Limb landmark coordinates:
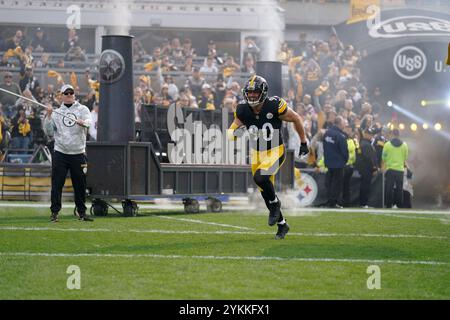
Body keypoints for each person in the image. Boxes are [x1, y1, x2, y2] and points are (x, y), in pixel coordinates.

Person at [228, 75, 309, 239]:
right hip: (256, 153)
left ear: (263, 92)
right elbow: (230, 134)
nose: (251, 96)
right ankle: (282, 225)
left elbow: (296, 118)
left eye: (255, 92)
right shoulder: (243, 109)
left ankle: (275, 204)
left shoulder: (274, 105)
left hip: (275, 151)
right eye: (249, 93)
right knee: (265, 191)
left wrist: (303, 142)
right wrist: (236, 132)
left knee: (260, 178)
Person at [43, 84, 93, 222]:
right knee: (57, 184)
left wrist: (83, 122)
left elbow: (89, 123)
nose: (69, 95)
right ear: (62, 96)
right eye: (66, 93)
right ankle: (54, 213)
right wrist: (48, 116)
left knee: (80, 185)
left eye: (71, 93)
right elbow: (48, 132)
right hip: (61, 153)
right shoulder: (56, 112)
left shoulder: (83, 109)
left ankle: (82, 212)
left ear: (74, 95)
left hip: (78, 153)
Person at [322, 116, 349, 208]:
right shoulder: (341, 136)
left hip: (328, 162)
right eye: (344, 123)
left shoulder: (327, 133)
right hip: (338, 163)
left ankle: (329, 201)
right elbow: (344, 151)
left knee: (329, 183)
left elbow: (324, 147)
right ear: (340, 124)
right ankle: (333, 202)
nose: (344, 125)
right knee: (336, 184)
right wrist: (344, 160)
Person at [382, 129, 409, 208]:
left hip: (390, 169)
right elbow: (405, 157)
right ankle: (398, 205)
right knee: (399, 189)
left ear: (392, 134)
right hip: (400, 170)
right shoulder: (404, 145)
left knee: (389, 188)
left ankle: (388, 205)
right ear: (399, 135)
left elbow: (383, 157)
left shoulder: (387, 144)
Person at [355, 127, 378, 208]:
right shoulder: (366, 145)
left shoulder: (363, 143)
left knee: (364, 186)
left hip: (364, 168)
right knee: (365, 186)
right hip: (367, 169)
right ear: (366, 134)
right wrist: (374, 168)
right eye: (370, 134)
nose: (371, 136)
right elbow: (370, 158)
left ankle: (363, 203)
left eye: (372, 134)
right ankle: (363, 203)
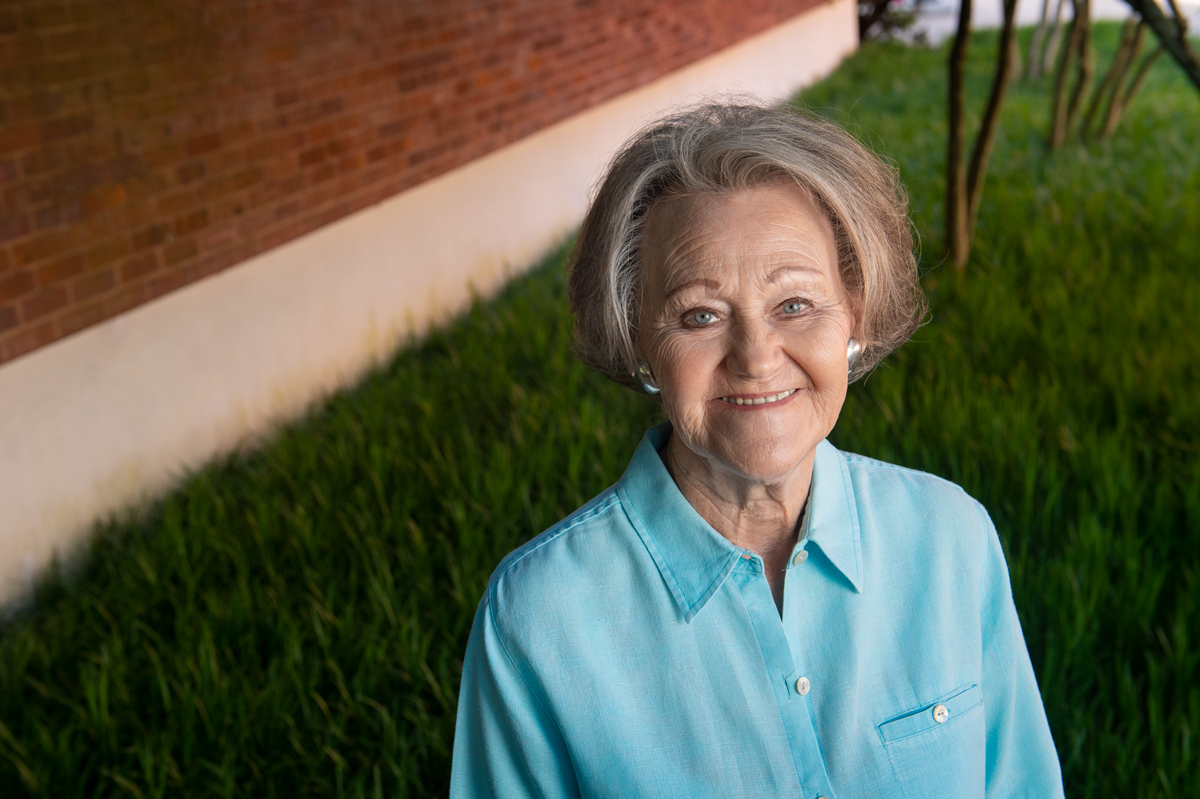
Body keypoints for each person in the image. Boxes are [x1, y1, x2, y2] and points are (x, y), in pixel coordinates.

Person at [449, 104, 1063, 798]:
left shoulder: (952, 539)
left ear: (853, 315)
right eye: (700, 315)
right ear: (639, 340)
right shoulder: (537, 618)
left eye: (794, 304)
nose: (757, 358)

> [TASK REQUIREMENTS]:
Copy each line of the entries in which the string "wrist" is found.

> [EXERCISE OUTPUT]:
left wrist: (303, 142)
right wrist: (236, 132)
left wrist: (83, 122)
right wrist: (48, 116)
right wrist: (344, 160)
right wrist: (374, 168)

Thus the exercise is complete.